-- TASK INPUT follows --
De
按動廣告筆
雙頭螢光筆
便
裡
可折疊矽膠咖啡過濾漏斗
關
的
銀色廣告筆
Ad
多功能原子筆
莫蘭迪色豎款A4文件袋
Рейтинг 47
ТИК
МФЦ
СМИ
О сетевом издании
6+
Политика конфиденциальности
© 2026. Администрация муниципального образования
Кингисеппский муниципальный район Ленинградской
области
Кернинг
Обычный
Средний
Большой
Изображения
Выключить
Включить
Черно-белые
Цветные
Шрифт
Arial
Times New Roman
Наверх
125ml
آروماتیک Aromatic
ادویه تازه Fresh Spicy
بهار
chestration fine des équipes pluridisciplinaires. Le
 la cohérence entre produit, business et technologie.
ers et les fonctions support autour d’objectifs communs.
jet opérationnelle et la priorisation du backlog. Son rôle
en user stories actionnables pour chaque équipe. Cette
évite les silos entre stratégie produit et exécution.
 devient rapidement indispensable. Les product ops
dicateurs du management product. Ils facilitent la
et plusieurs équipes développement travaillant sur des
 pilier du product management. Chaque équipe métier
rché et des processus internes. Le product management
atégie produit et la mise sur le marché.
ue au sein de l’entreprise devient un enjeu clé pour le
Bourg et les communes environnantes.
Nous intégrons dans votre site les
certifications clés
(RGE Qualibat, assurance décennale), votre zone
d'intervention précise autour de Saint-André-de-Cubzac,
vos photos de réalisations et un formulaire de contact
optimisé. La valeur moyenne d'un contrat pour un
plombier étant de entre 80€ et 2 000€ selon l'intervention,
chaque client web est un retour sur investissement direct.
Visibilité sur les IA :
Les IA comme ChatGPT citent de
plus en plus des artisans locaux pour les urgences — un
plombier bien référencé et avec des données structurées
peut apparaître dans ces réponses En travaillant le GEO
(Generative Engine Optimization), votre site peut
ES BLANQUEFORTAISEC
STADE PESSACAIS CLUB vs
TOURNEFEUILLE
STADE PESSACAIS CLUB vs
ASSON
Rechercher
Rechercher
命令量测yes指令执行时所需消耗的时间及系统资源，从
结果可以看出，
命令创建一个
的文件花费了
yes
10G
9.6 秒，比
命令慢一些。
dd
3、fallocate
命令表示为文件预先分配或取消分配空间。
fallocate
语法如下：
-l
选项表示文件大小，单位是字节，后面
-- TASK INPUT concluded --
#### WHAT THE EXERCISE ASKS:
Each line of the listing has to be reproduced exactly.

#### RESPONSE AREA:
De
按動廣告筆
雙頭螢光筆
便
裡
可折疊矽膠咖啡過濾漏斗
關
的
銀色廣告筆
Ad
多功能原子筆
莫蘭迪色豎款A4文件袋
Рейтинг 47
ТИК
МФЦ
СМИ
О сетевом издании
6+
Политика конфиденциальности
© 2026. Администрация муниципального образования
Кингисеппский муниципальный район Ленинградской
области
Кернинг
Обычный
Средний
Большой
Изображения
Выключить
Включить
Черно-белые
Цветные
Шрифт
Arial
Times New Roman
Наверх
125ml
آروماتیک Aromatic
ادویه تازه Fresh Spicy
بهار
chestration fine des équipes pluridisciplinaires. Le
 la cohérence entre produit, business et technologie.
ers et les fonctions support autour d’objectifs communs.
jet opérationnelle et la priorisation du backlog. Son rôle
en user stories actionnables pour chaque équipe. Cette
évite les silos entre stratégie produit et exécution.
 devient rapidement indispensable. Les product ops
dicateurs du management product. Ils facilitent la
et plusieurs équipes développement travaillant sur des
 pilier du product management. Chaque équipe métier
rché et des processus internes. Le product management
atégie produit et la mise sur le marché.
ue au sein de l’entreprise devient un enjeu clé pour le
Bourg et les communes environnantes.
Nous intégrons dans votre site les
certifications clés
(RGE Qualibat, assurance décennale), votre zone
d'intervention précise autour de Saint-André-de-Cubzac,
vos photos de réalisations et un formulaire de contact
optimisé. La valeur moyenne d'un contrat pour un
plombier étant de entre 80€ et 2 000€ selon l'intervention,
chaque client web est un retour sur investissement direct.
Visibilité sur les IA :
Les IA comme ChatGPT citent de
plus en plus des artisans locaux pour les urgences — un
plombier bien référencé et avec des données structurées
peut apparaître dans ces réponses En travaillant le GEO
(Generative Engine Optimization), votre site peut
ES BLANQUEFORTAISEC
STADE PESSACAIS CLUB vs
TOURNEFEUILLE
STADE PESSACAIS CLUB vs
ASSON
Rechercher
Rechercher
命令量测yes指令执行时所需消耗的时间及系统资源，从
结果可以看出，
命令创建一个
的文件花费了
yes
10G
9.6 秒，比
命令慢一些。
dd
3、fallocate
命令表示为文件预先分配或取消分配空间。
fallocate
语法如下：
-l
选项表示文件大小，单位是字节，后面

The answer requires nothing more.